Japanese painting by Kanō Sansetsu (1590–1651).

Painter Li Yishi (李毅士, 1886–1942) illustrated the poem with a series of thirty paintings. In classical music the poem has been set as a cantata by Huang Zi (1933) and as an orchestral song by Mo Fan (1991). The poem is referenced in the writings of Mao Zedong.

Author Madeleine Thien quotes from the poem in the closing pages of her award-winning 2016 novel, Do Not Say We Have Nothing.

Wang Anyi's 1995 novel The Song of Everlasting Regret shares the same title as the poem (長恨歌) but tells a story about a woman's turbulent life in 20th-century Shanghai. It was adapted into the 2005 Hong Kong film Everlasting Regret.

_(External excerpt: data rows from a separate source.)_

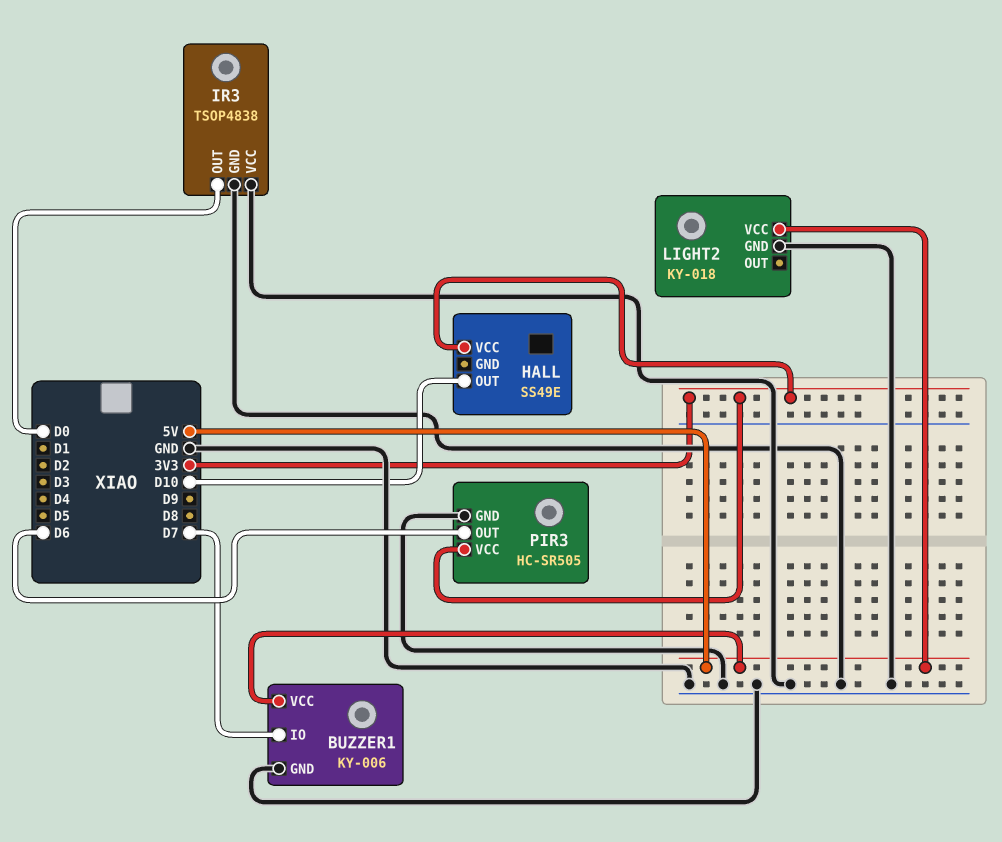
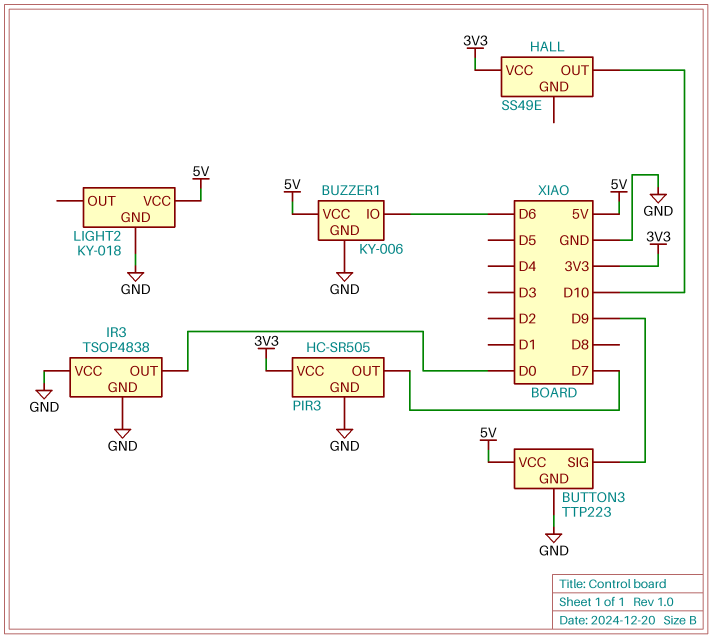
BUTTON3: none -> TTP223
BUTTON3 pin GND: none -> GND
BUTTON3 pin SIG: none -> D9
BUTTON3 pin VCC: none -> 5V
BUZZER1 pin IO: D7 -> D6
PIR3 pin OUT: D6 -> D7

The poem is central to the plot of Legend of the Demon Cat. In this 2017 historical fantasy film directed by Chen Kaige, poet Bai Juyi is solving a murder case together with monk Kūkai. Throughout the film, Bai Juyi is struggling to finish his poem about the legendary beauty of Yang Guifei, without realizing that the murder case is also related to her death, a generation ago.

It had a great influence on Japanese literature during the Heian period, including Genji Monogatari.

== Interpretation ==
The poem might look like it retells the love story between Emperor Xuanzong of Tang and his favorite concubine Yang Guifei. But actually the poem reveals Bai Juyi's disappointment towards the Tang Government at that time. According to The Notes of Song of Everlasting Regret by Zhou Tian, the poem's opening section was sarcastic about Tang Xuanzhong's excesses due to his passion for Concubine Yang and his disregard for his royal duties. However, the poem's second section concentrates on the romantic tale of the two lovers. Zhou Tian believed that Bai Juyi was using this part to show that Concubine Yang was alluring and accountable for the Tang dynasty's downfall in life and death.